The primary cause of gingival inflammation is poor oral hygiene which in susceptible patients can progress to periodontitis. Smoking and other factors can increase the risk of Periodontitis. The majority of patients with perio conditions can be treated simply with oral hygiene instruction and advice, and debridement (cleaning) with special instruments to remove plaque and tartar. This debridement is called Periodontal Treatment and can be carried out by the dentist.

Peri – implantitis

Peri-implantitis is a site-specific infectious disease that causes an inflammatory process in soft tissues, and bone loss around an osseointegrated implant in function. Two entities are described within the concept of peri-implant disease: peri-implant mucositis and peri-implantitis. Peri-implant mucositis is defined as a reversible inflammatory reaction in the soft tissues surrounding an implant. Peri-implantitis is an inflammatory reaction with loss of supporting bone in the tissues surrounding an implant

The etiology of the implant infection is conditioned by the status of the tissue surrounding the implant, degree of roughness, and excessive mechanical load. Bacterial flora, which are associated with periodontitis (gum disease surrounding natural teeth) and peri-implantitis, are found to be similar.

Diagnosis is based on changes of colour in the gingiva, bleeding and probing depth of peri-implant pockets, presence of pus discharge, X-ray, and loss of bone height around the tooth. Treatment will differ depending upon whether it is a case of peri-implant mucositis or peri-implantitis. The management of implant infection should be focused on the control of infection, the cleaning of the implant surface, and regeneration of the alveolar bone.

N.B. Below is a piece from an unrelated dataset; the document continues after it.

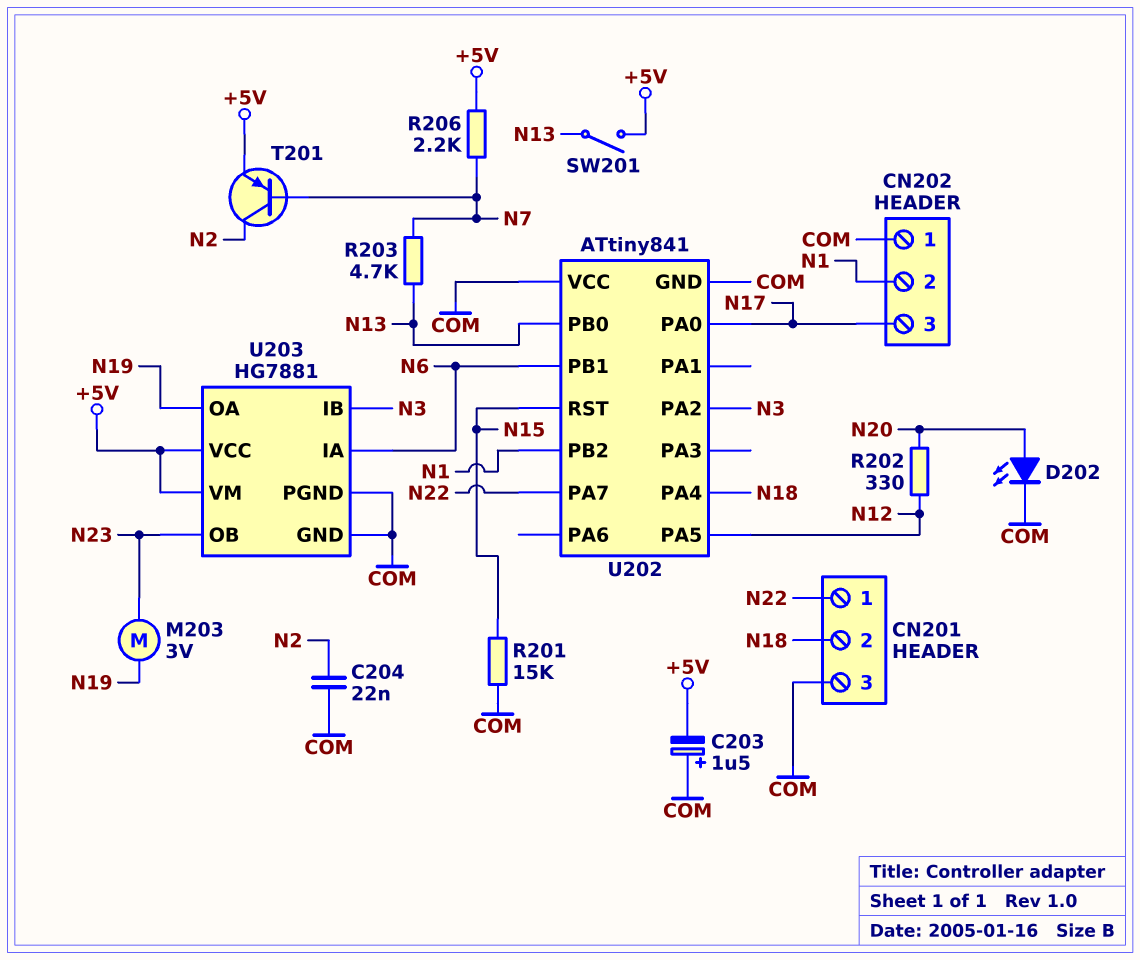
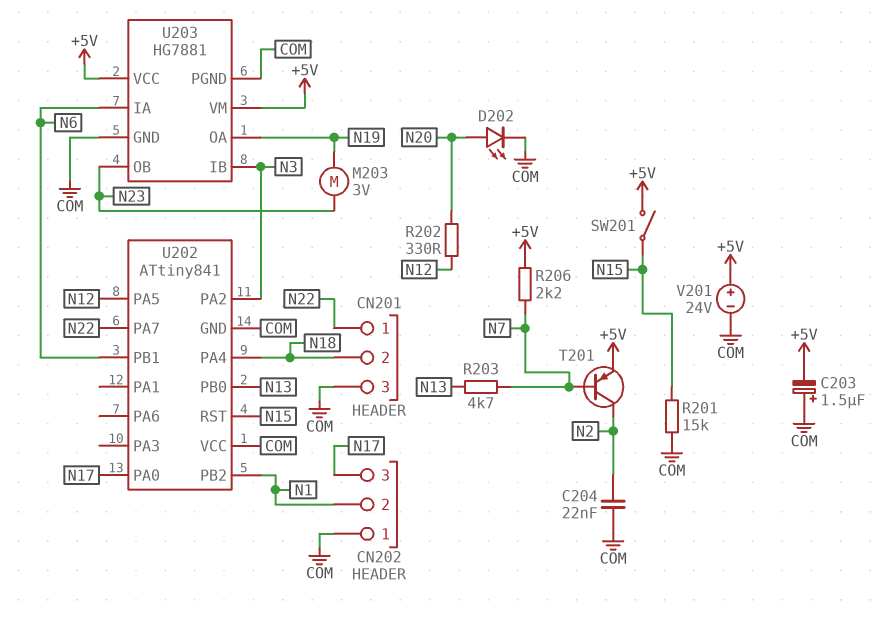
SW201: switch (+5V, N13) -> switch (+5V, N15)
V201: none -> 24V (plus +5V, minus COM)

Frequently Asked Questions

Gum disease, also known as periodontal disease, is an infection that affects the tissues surrounding and supporting your teeth. Common symptoms include swollen, red, or bleeding gums, persistent bad breath, loose teeth, and gum recession.

If left untreated, gum disease can lead to serious complications. It may cause tooth loss, damage to the jawbone, and increase the risk of systemic health issues such as heart disease and diabetes.

Preventing gum disease involves maintaining good oral hygiene practices. Brush your teeth at least twice daily with fluoride toothpaste, floss regularly to remove plaque between teeth, and schedule regular dental check-ups and cleanings. Avoid tobacco use and maintain a balanced diet to support overall oral health.

Gum disease progresses through different stages. The initial stage is gingivitis, characterized by gum inflammation but no irreversible damage. If left untreated, it can advance to periodontitis, where the infection spreads beneath the gum line, causing bone and tissue damage. Regular dental visits can help catch and address gum disease early.

The treatment for gum disease varies depending on the severity. Mild cases of gingivitis can often be managed with professional dental cleanings and improved oral hygiene at home. More advanced cases of periodontitis may require scaling and root planing, antibiotics, or even surgery to repair damaged tissues and bones. Early detection and intervention are essential for successful treatment.